Exercise brief:
Count the lines of the listing below that contain the string "series", treating uppercase and lowercase as different. Reply with the number alone.

Data items
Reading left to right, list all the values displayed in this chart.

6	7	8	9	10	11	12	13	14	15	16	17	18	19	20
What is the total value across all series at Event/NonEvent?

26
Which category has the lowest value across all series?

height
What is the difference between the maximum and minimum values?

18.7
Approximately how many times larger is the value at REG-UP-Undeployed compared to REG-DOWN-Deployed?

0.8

Written answer:
2